Na prática da meditação budista
há, num 1º momento, uma reflexão profunda sobre a negatividade de uma
consciência limitada e auto-centrada para a compreensão do potencial positivo e
fecundo de uma consciência centrada no outro. A partir dessas reflexões, a
compaixão torna-se uma cultura na prática budista.
Para uma educação alargada de
uma cultura de compaixão é necessário compreender, em 1º lugar, que sem o
interesse próprio não há determinação para o desenvolvimento do ser (quer pessoal,
quer civilizacional), mas há que compreender também que o auto-centramento
exclusivo é nocivo, pois não passa de egoísmo cego e primitivo. É fundamental
também levar as pessoas a entender a compaixão não do ponto de vista de uma
bela ideia, de um nobre ideal, mas do ponto de vista de uma apreciação ancorada
na realidade, cujo potencial fecundo a torna necessária e urgente.
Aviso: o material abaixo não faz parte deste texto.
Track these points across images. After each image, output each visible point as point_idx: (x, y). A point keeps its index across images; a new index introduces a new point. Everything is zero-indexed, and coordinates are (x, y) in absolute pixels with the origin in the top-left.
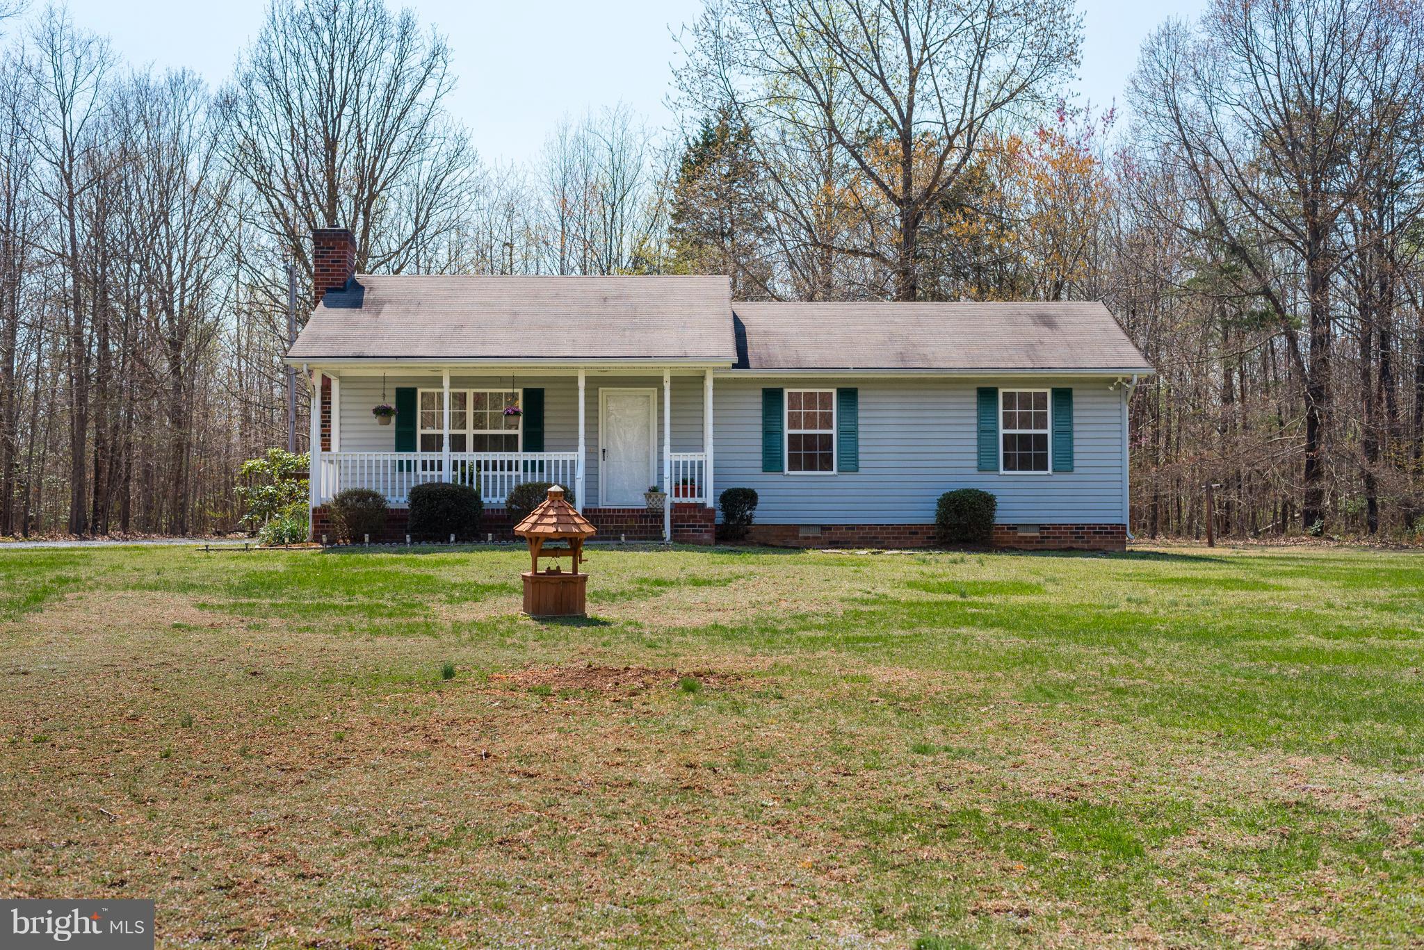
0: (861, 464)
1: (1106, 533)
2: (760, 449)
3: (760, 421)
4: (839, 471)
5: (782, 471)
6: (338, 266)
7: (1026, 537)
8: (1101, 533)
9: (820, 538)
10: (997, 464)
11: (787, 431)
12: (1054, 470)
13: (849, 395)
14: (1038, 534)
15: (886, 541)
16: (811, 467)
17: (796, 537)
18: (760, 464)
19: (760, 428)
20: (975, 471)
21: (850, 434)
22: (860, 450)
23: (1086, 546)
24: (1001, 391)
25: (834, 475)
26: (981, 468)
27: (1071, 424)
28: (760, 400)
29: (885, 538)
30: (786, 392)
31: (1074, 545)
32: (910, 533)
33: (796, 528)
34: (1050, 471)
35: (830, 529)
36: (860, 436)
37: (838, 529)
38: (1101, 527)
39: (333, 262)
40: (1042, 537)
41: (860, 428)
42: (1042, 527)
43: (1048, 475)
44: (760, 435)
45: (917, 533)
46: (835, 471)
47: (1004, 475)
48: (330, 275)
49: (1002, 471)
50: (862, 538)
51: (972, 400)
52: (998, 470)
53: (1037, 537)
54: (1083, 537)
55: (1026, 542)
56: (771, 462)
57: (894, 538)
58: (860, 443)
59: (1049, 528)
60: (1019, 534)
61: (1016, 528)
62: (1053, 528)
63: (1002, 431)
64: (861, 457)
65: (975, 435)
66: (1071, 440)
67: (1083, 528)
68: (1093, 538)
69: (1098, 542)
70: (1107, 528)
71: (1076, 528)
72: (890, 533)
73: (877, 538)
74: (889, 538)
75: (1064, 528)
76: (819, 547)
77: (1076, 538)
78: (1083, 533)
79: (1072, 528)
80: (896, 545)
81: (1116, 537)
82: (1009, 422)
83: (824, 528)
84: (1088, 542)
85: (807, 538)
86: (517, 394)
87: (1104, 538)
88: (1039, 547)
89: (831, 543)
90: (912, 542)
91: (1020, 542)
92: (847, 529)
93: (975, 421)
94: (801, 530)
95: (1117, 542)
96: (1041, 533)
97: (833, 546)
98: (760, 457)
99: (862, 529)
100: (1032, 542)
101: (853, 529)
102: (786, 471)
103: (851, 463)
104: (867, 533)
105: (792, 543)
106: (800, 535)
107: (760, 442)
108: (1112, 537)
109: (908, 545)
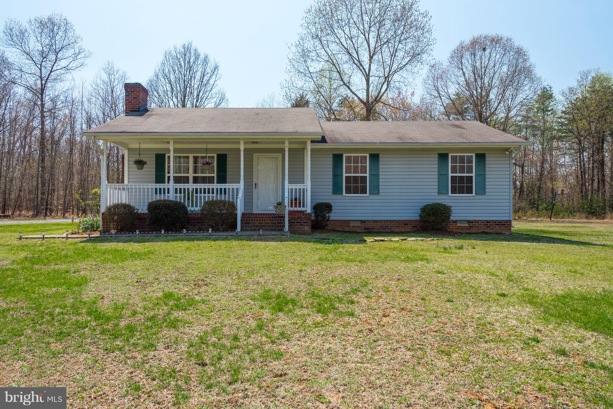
0: (380, 191)
1: (501, 225)
2: (331, 184)
3: (331, 170)
4: (370, 194)
5: (342, 194)
6: (136, 100)
7: (461, 226)
8: (499, 225)
9: (360, 226)
10: (448, 191)
11: (345, 175)
12: (476, 194)
13: (375, 157)
14: (467, 225)
16: (356, 192)
17: (349, 226)
18: (331, 190)
19: (331, 173)
20: (436, 194)
21: (375, 176)
22: (380, 184)
24: (450, 155)
25: (368, 196)
26: (439, 193)
27: (485, 171)
28: (332, 159)
29: (391, 227)
30: (344, 155)
31: (486, 231)
32: (405, 224)
33: (349, 221)
34: (474, 194)
35: (365, 222)
36: (380, 177)
37: (369, 222)
38: (500, 222)
39: (133, 98)
40: (469, 227)
41: (380, 173)
42: (469, 222)
43: (473, 196)
44: (331, 177)
45: (407, 224)
46: (368, 194)
47: (451, 196)
48: (132, 104)
49: (450, 194)
50: (381, 227)
51: (435, 159)
52: (448, 194)
53: (467, 226)
54: (490, 227)
55: (461, 229)
56: (337, 190)
57: (396, 227)
58: (380, 180)
59: (473, 222)
60: (458, 225)
61: (456, 222)
62: (475, 222)
63: (450, 175)
64: (380, 187)
65: (437, 177)
66: (485, 179)
67: (490, 222)
68: (495, 227)
69: (497, 229)
70: (502, 222)
71: (487, 222)
72: (395, 224)
73: (388, 226)
74: (394, 227)
75: (481, 222)
76: (360, 231)
77: (486, 227)
78: (490, 224)
79: (484, 222)
80: (397, 230)
81: (506, 227)
82: (454, 170)
83: (362, 222)
84: (492, 229)
85: (354, 227)
86: (214, 157)
87: (500, 227)
88: (468, 231)
89: (365, 229)
90: (405, 229)
91: (459, 229)
92: (373, 222)
93: (437, 170)
94: (351, 223)
95: (507, 229)
96: (469, 224)
97: (367, 231)
98: (331, 187)
99: (381, 222)
100: (464, 229)
101: (377, 222)
102: (344, 194)
103: (375, 190)
104: (383, 224)
105: (347, 229)
106: (351, 225)
107: (331, 180)
108: (504, 227)
109: (403, 230)
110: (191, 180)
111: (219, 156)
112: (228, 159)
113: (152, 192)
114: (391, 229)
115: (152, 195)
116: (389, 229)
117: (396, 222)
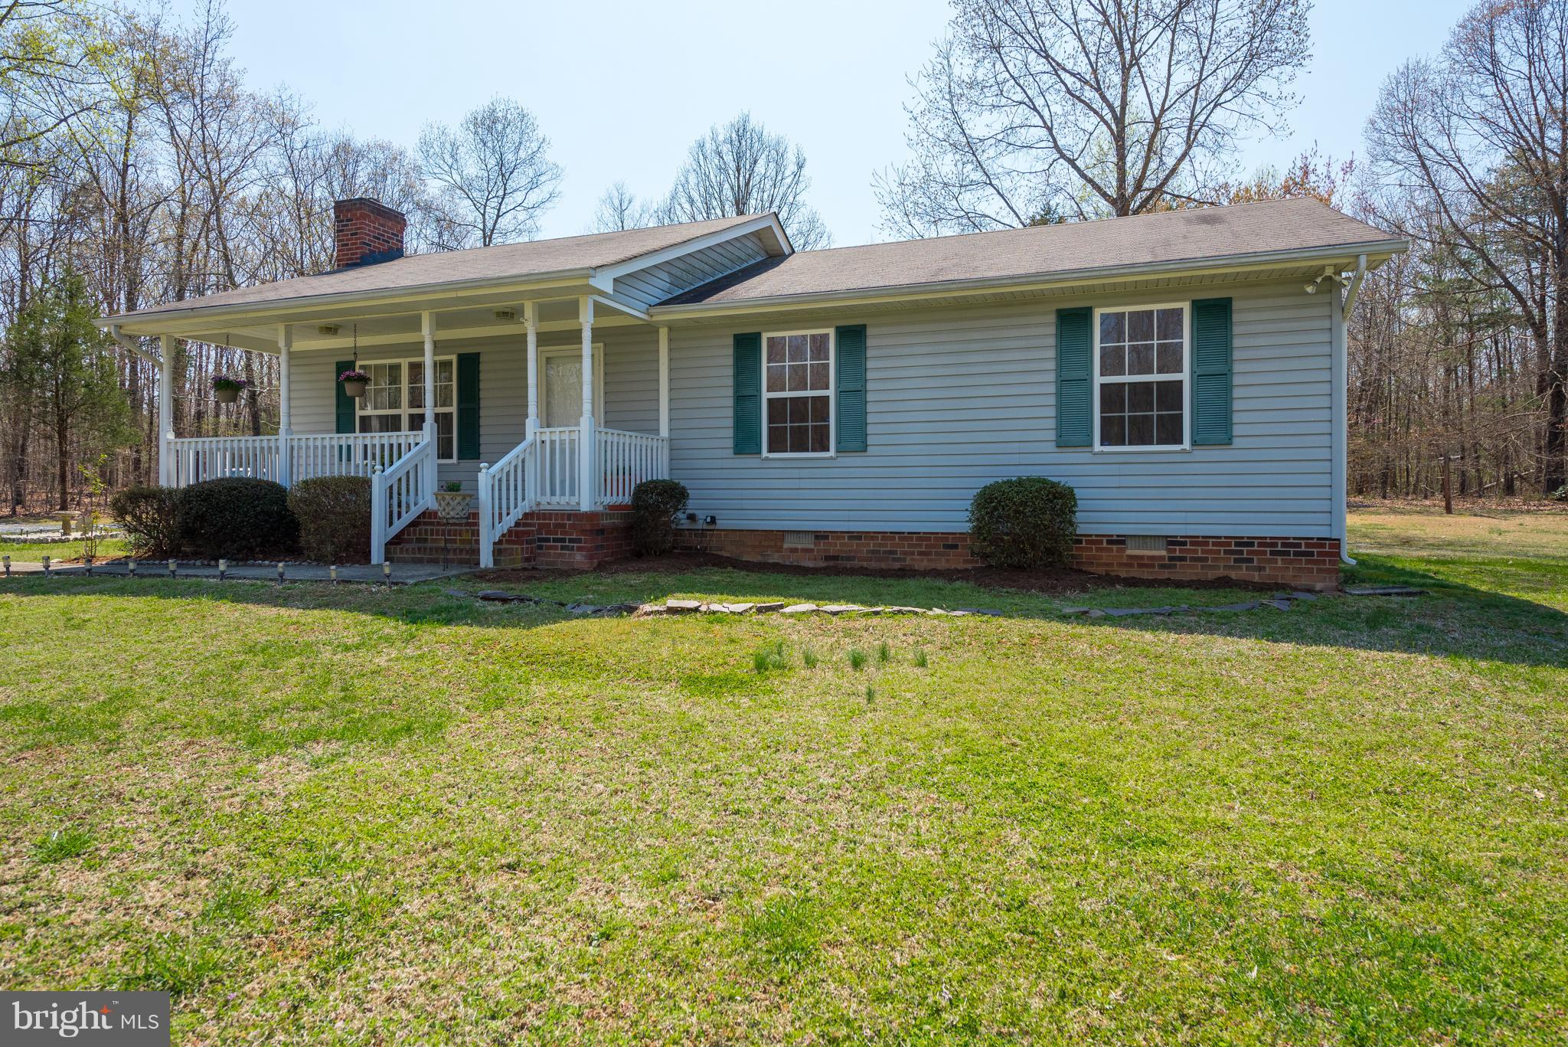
0: (870, 440)
1: (1296, 554)
2: (730, 422)
3: (730, 382)
4: (838, 451)
5: (759, 452)
7: (1142, 557)
8: (1288, 553)
9: (812, 550)
10: (1091, 436)
11: (766, 395)
12: (1194, 443)
13: (852, 337)
14: (1163, 553)
15: (908, 558)
16: (800, 447)
17: (779, 549)
18: (730, 443)
19: (730, 392)
20: (1051, 447)
21: (854, 394)
22: (870, 419)
23: (1256, 577)
24: (1097, 313)
25: (831, 458)
26: (1062, 443)
27: (1228, 360)
28: (730, 351)
29: (905, 553)
30: (765, 336)
31: (1233, 575)
32: (946, 546)
33: (782, 534)
34: (1186, 444)
35: (827, 537)
36: (870, 397)
37: (838, 538)
38: (1287, 542)
40: (1171, 559)
41: (870, 386)
42: (1172, 541)
43: (1184, 451)
44: (730, 402)
45: (956, 547)
46: (832, 453)
47: (1102, 453)
49: (1097, 447)
50: (873, 552)
51: (1045, 331)
52: (1091, 445)
53: (1162, 558)
54: (1251, 561)
55: (1140, 566)
56: (745, 442)
57: (921, 553)
58: (870, 408)
59: (1184, 544)
60: (1129, 552)
61: (1123, 542)
62: (1192, 544)
63: (1098, 380)
64: (870, 429)
65: (1052, 389)
66: (1228, 388)
67: (1252, 544)
68: (1269, 561)
69: (1277, 569)
70: (1299, 545)
71: (1237, 544)
72: (913, 546)
73: (895, 552)
74: (913, 553)
75: (1214, 544)
76: (810, 564)
77: (1236, 560)
78: (1249, 552)
79: (1229, 544)
80: (923, 564)
81: (1316, 562)
82: (1112, 362)
83: (820, 536)
84: (1260, 569)
85: (794, 550)
86: (450, 363)
87: (1291, 562)
88: (1165, 574)
89: (827, 558)
90: (948, 561)
91: (1131, 565)
92: (850, 538)
93: (1052, 365)
94: (788, 538)
95: (1319, 570)
96: (1169, 551)
97: (831, 563)
98: (730, 433)
99: (872, 538)
100: (1153, 566)
101: (860, 538)
102: (765, 453)
103: (856, 439)
104: (880, 545)
105: (775, 558)
106: (785, 546)
107: (730, 413)
108: (1308, 562)
109: (942, 564)
110: (405, 422)
111: (462, 358)
112: (482, 367)
113: (332, 456)
114: (904, 560)
115: (332, 464)
116: (898, 560)
117: (918, 539)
No entanto, como é possível esta
tarefa de reconversão de valores a uma escala global? Será que os americanos,
por exemplo, estarão dispostos a abdicar do consumo exorbitante de petróleo, ou
os ocidentais, em geral, a abandonar dietas ricas em proteínas animais ou,
ainda, os ricos a prescindir das suas vidas de luxo? Enfim, como será possível
partilhar os recursos mundiais quando se tem uma civilização assente na
inequidade ?
3ª constatação: a
sustentabilidade do modus-vivendi
actual.
O ponto de partida dessa mudança
e que as pessoas precisam compreender é, justamente, a sustentabilidade dos
seus próprios modos de vida consumistas e egoístas. Se continuarmos com estes
padrões de consumo, quanto tempo durarão ainda? Se eu pensar nesta questão a
sério, então talvez conclua que será melhor diminuir os meus padrões de consumo
de forma a possibilitar aos meus filhos e netos uma vida com uma dívida menos
pesada. Daí que talvez o sentido da compaixão para com os meus mais próximos
possa constituir uma ajuda na salvação do mundo. Temos de partir deste primeiro
nível – a família - sem esperar que o mundo inteiro vá seguir nesta direcção. Não
esqueçamos, no entanto, que a responsabilidade de pensadores, políticos e
franjas mais esclarecidas da sociedade civil é a de fazer o melhor que podem no
sentido de criar um amanhã sustentável. E é urgente perceber que esta
sustentabilidade exige uma reconversão de valores assente numa mudança emocional
e cognitiva, pois que um mundo verdadeiramente sustentável não poderá ser
atingido sem uma cultura de compaixão, ou, melhor ainda, sem uma consciência
expandida que pensa o Outro, todo o outro - humano e não humano, senciente e
não senciente - e se preocupa com ele. Justamente, preocupar - cuidar- curar,
são termos aparentados, com a mesma raiz, e que exprimem a autêntica humanidade
do Homem – ser-com-outro, ser-no-mundo. A preocupação constitui o primeiro
passo para a cura, possível de alcançar através do cuidado connosco mesmos,
com todo o outro que habita a nossa morada e, naturalmente, com a nossa própria morada (Terra).